BP may not bid in next Gulf licensing round


BP may not bid in next Gulf licensing round


LONDON--BP may decide not to bid for further oil drilling leases in the next licensing round in the Gulf of Mexico, scheduled for March, as the company already holds a large number of contracts in what it considers to be one of its most important regions, Chief Executive Bob Dudley said Tuesday.

"We didn't, as a matter of course, bid on the last round of leases in the Gulf and may not in the next one. We have such a large position in the Gulf of Mexico that it's questionable how much we want to add to that," Mr. Dudley told reporters.

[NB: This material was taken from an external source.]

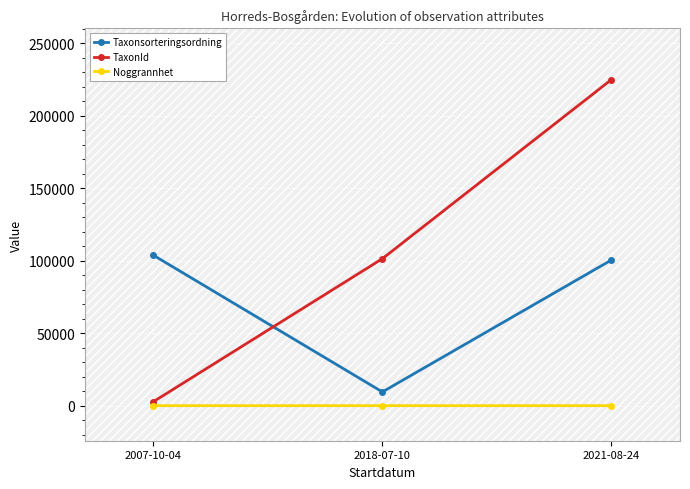

Read the Noggrannhet value at 2021-08-24.

1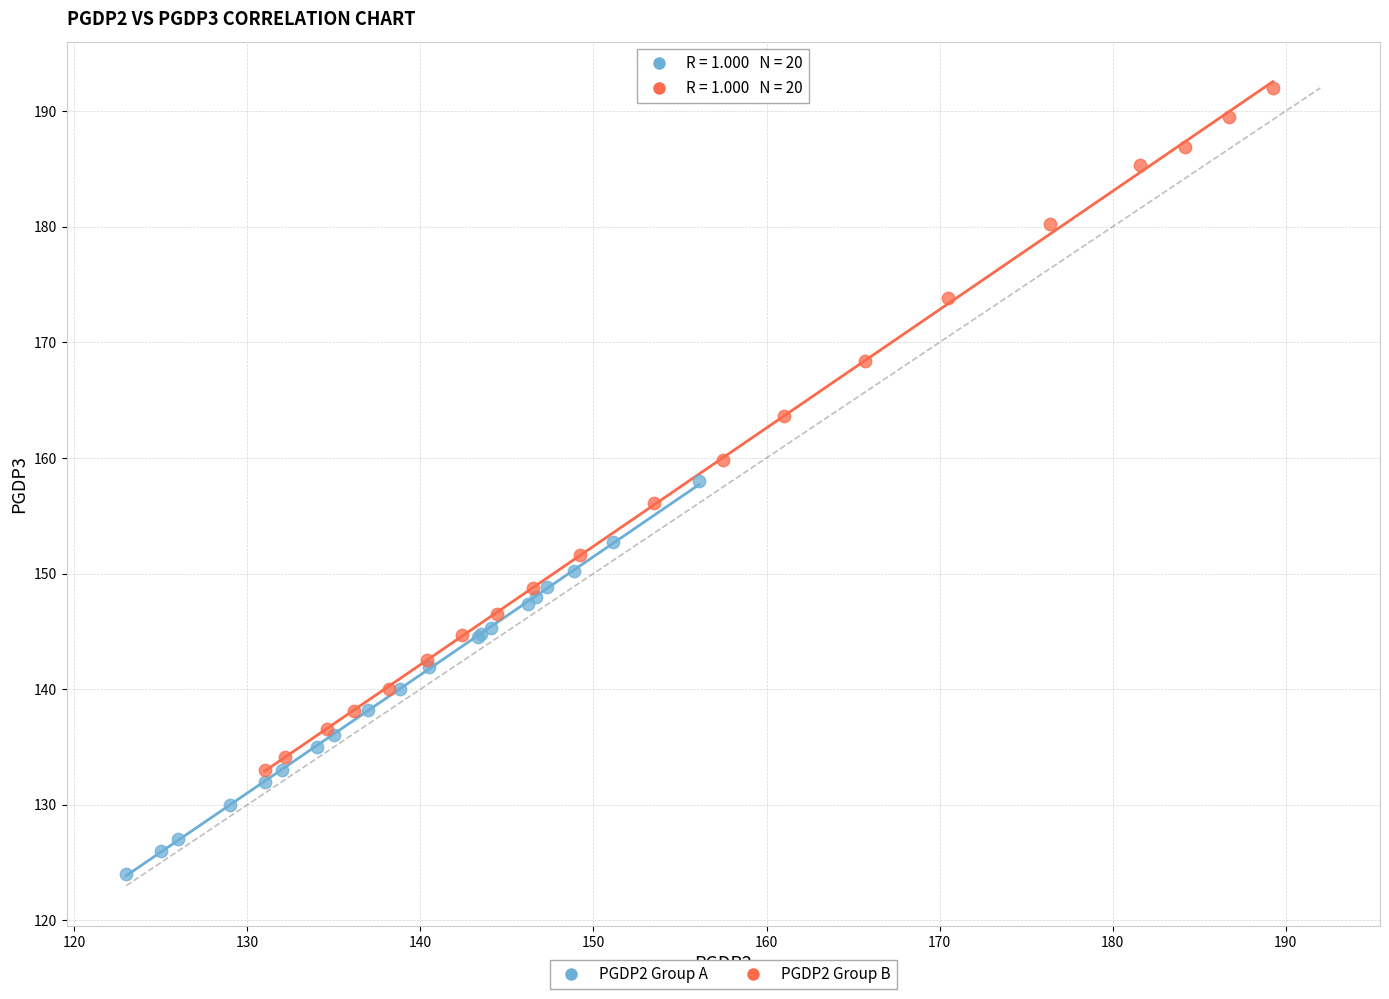

Which series reaches the maximum Y coordinate?

PGDP2 Group B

BP is one of the biggest producers of oil and gas in the Gulf and one of its most active prospectors. The region is a priority for BP, which sees it as one of the main drivers of medium- and long-term growth for the company.

However in November, the U.S. government's Obama-led administration temporarily blocked BP from obtaining new contracts with the U.S. government, citing a "lack due of business integrity" that resulted in the Deepwater Horizon oil spill in April 2010.

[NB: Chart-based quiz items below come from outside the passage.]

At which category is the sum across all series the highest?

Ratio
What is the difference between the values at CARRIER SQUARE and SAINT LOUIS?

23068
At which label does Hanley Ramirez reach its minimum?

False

The suspension prevents BP from acquiring new oil-drilling leases or other government contracts, such as supplying fuel to the U.S. military, until BP can prove it meets federal business standards, the Environmental Protection Agency said in November.

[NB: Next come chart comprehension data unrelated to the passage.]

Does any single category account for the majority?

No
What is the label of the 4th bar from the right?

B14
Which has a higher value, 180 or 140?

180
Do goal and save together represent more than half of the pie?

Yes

BP has been talking to the EPA, which imposed the temporary suspension in November, but said it could take some time to reach an administrative agreement with the agency on the issue.

The ban doesn't impact current operations and BP continues to receive the permits it requires to drill in the Gulf, where it already has around 700 licenses, Mr. Dudley said.

Regarding BP's contracts to supply fuel to the U.S. military, some of which have recently expired, Mr. Dudley said the margins were "wafer thin" and the loss "immaterial" to the company.

BP currently has seven rigs up and running in the Gulf, where it is drilling production and injection wells as well as an appraisal well on the giant Kaskida prospect, he said.